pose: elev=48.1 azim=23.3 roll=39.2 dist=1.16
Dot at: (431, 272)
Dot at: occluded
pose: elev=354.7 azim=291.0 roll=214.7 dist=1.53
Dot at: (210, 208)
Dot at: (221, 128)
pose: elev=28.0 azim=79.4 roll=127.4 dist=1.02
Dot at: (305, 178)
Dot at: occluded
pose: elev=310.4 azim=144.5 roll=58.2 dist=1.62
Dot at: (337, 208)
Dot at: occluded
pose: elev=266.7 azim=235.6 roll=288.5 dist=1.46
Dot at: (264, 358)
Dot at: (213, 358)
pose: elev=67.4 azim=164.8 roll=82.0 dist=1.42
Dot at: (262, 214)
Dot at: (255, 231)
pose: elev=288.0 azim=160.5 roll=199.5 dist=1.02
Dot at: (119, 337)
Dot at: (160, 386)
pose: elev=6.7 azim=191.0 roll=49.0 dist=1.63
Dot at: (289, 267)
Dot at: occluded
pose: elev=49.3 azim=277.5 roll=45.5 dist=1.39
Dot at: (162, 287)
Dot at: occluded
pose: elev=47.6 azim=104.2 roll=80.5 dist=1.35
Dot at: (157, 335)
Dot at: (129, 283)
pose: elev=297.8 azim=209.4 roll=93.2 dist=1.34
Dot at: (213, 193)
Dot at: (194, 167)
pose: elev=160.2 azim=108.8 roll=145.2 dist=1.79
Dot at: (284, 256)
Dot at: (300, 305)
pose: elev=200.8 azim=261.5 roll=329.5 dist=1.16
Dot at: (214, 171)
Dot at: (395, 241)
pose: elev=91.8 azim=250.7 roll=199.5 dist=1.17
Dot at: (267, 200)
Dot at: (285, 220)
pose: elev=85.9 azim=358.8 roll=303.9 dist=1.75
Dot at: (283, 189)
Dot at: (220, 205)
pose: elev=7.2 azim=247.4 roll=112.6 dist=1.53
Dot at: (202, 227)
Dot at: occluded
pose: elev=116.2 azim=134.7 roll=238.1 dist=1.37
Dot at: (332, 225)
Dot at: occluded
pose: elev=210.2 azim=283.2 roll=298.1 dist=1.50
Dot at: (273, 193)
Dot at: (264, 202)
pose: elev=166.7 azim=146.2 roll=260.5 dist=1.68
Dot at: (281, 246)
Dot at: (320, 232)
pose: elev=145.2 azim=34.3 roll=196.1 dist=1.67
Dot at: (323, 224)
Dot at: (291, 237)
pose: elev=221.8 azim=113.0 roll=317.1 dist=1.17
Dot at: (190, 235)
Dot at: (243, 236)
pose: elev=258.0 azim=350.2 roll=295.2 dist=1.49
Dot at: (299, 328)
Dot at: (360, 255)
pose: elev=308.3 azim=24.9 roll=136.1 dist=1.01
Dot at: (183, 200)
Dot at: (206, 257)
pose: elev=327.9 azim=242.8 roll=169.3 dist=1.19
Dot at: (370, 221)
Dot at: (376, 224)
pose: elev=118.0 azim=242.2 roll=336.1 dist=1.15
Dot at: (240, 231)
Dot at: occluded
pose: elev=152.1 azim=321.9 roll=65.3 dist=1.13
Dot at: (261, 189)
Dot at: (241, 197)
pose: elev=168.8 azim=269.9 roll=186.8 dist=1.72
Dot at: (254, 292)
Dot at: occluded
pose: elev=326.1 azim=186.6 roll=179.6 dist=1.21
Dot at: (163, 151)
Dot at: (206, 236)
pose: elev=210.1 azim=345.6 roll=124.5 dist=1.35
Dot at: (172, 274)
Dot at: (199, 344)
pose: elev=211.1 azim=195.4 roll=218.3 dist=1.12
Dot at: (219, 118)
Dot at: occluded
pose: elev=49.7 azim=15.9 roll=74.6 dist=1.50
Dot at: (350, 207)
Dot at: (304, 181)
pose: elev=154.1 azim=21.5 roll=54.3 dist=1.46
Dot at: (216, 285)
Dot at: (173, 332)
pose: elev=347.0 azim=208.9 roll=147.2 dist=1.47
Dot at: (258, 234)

* [YOUR TASK]:
Copy the data above word for word, from its first line through the line containing "Dot at: (213, 358)", including both ends.

* [SOLUTION TO THE PROBLEM]:
pose: elev=48.1 azim=23.3 roll=39.2 dist=1.16
Dot at: (431, 272)
Dot at: occluded
pose: elev=354.7 azim=291.0 roll=214.7 dist=1.53
Dot at: (210, 208)
Dot at: (221, 128)
pose: elev=28.0 azim=79.4 roll=127.4 dist=1.02
Dot at: (305, 178)
Dot at: occluded
pose: elev=310.4 azim=144.5 roll=58.2 dist=1.62
Dot at: (337, 208)
Dot at: occluded
pose: elev=266.7 azim=235.6 roll=288.5 dist=1.46
Dot at: (264, 358)
Dot at: (213, 358)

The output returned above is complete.